| DIRECTIONS FOR THIS TASK |
Answer these questions from the essay on paper surfaces, one line each:
1. According to the essay, what do sandpapers make?
2. How old is the watercolor pencil set the writer tried on the watercolor pad?
3. Beyond the occasional drawing book, what paper did the writer mostly use as a child?
++++ DOCUMENT PASSAGE ++++
Surfaces and Silly Shackles
I'm at the point in my (visual) art journey where I could say paper really makes a difference. And I'm not saying this in the sense of expensive paper = good, but the kind of surface you're working on affects the final result just as much, if not more, as the medium. Different paper works for different mediums and working styles, so knowing what you can get out of it is important. Newsprints work great in collages, sandpapers make great textures, and watercolor papers... make it so much easier doing traditional watercolor techniques.
When I was younger paper was just paper and I had the false belief that an artist could make everything out of anything, and being picky was simply an excuse. But you don't build a house with lego bricks, they're great for different purposes, and you don't use a hammer to saw. Anyway, this is a long-winded prelude to say I just tried my 13-year-old watercolor pencil set on this wonderful watercolor pad I'm working on and it blew my mind that the colors dispersed so well I couldn't even see the initial pencil marks. The set came from my school days so don't even mention the word "lightfast". It was the same set I liked since grade school. I used to use them dipped in water because I couldn't figure out another way to activate the colors without turning the paper into mush.
I have tried a lot of things so far, and I conclude that I've always been fortunate to have pretty good stationeries as a child. They were all midgrade brands, never beyond student grade, but the good kind of student grade. It was the paper. I didn't get to use much beyond copy paper and occasionally the thicker version of it in a drawing book. Otherwise, cardstocks and cartons for DIY crafts, which didn't seem to be any sturdier to paint on. Yes, I had no clue watercolor paper behaved so differently back then. Or that paper with the same thickness can have such different traits.
++++ DATA LISTING ++++
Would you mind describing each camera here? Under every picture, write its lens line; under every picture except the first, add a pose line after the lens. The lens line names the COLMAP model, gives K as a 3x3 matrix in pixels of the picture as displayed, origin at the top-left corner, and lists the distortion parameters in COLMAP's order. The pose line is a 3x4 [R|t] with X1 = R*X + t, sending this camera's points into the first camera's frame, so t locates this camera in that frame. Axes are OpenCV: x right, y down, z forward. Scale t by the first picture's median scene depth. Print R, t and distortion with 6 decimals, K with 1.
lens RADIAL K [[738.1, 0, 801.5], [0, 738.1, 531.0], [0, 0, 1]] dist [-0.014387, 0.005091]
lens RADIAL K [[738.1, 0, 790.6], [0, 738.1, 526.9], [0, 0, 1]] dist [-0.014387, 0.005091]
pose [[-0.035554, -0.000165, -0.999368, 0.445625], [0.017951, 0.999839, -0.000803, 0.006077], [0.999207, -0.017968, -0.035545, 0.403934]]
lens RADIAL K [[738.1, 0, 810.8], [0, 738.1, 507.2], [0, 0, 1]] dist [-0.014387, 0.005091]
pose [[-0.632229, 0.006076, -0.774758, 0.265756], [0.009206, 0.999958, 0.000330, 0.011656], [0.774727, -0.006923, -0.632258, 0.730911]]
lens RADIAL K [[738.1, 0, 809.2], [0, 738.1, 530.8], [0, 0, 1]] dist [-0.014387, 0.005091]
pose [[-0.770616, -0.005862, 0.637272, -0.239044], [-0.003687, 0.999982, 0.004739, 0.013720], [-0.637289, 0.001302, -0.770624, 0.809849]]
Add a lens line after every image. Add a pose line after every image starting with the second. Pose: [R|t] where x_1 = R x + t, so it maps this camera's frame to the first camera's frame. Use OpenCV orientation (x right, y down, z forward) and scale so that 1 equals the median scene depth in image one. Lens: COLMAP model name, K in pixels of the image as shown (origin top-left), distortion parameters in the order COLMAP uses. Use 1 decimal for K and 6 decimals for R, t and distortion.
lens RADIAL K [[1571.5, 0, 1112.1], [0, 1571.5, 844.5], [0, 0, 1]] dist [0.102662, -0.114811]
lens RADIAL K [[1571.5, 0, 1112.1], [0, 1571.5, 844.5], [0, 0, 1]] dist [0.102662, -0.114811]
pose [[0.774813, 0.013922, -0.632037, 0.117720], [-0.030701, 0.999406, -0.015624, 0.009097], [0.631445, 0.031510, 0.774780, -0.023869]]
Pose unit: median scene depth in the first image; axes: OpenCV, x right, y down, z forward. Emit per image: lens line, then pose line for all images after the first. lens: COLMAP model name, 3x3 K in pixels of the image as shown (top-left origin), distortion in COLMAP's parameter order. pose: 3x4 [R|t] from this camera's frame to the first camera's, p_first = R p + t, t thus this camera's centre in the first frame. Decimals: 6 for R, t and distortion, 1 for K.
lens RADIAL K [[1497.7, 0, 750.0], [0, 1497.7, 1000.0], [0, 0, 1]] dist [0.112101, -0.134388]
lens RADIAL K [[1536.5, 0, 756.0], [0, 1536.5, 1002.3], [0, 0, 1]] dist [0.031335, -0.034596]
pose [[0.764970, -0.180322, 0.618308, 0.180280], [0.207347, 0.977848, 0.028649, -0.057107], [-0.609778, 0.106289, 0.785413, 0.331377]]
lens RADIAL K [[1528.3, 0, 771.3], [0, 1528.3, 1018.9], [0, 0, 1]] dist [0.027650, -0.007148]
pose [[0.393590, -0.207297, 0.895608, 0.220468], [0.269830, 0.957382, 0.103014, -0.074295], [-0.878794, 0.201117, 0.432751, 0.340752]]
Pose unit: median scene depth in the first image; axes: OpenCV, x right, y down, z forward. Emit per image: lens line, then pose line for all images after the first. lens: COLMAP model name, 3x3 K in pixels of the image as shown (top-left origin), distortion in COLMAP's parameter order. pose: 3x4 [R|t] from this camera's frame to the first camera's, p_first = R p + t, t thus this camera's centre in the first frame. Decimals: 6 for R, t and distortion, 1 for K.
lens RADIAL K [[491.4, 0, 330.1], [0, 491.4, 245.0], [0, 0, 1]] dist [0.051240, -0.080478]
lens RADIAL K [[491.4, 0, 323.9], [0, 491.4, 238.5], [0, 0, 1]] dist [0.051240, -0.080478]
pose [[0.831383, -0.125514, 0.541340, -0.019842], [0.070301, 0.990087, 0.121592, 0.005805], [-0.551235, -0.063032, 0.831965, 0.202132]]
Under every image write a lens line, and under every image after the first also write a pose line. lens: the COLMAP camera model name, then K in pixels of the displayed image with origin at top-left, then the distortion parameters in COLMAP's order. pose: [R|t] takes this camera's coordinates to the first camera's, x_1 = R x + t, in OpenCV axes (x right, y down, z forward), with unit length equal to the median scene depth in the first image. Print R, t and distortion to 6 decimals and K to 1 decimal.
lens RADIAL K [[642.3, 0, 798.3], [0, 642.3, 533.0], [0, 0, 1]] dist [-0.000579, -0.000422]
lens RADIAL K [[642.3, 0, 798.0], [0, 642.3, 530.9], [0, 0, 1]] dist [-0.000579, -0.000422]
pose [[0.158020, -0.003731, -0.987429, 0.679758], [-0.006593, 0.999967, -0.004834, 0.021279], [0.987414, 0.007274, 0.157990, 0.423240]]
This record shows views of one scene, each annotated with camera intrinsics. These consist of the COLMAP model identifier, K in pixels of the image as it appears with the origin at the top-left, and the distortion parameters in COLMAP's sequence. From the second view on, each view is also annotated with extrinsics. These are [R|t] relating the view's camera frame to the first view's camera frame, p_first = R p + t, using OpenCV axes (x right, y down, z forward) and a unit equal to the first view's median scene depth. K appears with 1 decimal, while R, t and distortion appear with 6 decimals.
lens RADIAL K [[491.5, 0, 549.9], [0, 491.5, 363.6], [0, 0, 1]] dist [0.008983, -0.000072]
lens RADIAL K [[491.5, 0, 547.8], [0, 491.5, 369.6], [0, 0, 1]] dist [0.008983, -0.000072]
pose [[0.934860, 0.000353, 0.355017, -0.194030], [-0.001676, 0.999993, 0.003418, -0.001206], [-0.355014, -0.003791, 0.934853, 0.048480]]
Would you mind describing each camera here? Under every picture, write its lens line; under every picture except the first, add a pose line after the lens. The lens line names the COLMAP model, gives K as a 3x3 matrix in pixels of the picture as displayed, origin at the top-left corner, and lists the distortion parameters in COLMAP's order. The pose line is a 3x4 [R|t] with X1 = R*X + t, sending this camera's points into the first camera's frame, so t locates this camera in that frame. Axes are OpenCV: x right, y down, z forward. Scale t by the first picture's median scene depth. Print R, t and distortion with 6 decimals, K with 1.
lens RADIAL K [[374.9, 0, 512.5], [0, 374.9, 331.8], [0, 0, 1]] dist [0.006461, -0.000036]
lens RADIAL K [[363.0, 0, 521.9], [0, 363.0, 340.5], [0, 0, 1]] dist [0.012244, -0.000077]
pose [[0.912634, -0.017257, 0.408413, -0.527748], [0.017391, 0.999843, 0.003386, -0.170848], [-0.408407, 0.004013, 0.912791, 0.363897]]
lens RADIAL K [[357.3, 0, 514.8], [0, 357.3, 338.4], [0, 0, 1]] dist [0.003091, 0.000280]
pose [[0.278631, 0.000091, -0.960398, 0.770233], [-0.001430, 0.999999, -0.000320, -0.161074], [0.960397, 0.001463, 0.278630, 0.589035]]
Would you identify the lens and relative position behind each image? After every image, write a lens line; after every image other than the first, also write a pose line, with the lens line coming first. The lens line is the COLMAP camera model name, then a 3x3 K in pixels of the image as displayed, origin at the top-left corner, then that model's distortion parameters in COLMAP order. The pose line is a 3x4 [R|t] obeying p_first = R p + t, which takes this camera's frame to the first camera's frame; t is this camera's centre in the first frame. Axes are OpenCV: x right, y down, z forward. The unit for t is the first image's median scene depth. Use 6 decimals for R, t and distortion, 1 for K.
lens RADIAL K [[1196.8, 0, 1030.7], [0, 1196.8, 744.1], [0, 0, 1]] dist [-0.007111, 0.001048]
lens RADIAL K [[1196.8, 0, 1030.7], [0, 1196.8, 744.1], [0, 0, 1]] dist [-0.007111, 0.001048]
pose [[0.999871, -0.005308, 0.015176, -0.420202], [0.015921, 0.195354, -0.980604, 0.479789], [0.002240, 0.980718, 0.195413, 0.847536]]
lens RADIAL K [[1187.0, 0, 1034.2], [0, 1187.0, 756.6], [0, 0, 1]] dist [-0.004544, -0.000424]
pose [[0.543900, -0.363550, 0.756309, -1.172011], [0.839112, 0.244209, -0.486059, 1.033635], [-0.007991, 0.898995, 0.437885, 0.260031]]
++++
| ANSWER SECTION |
1. Great textures.
2. 13 years old.
3. Copy paper.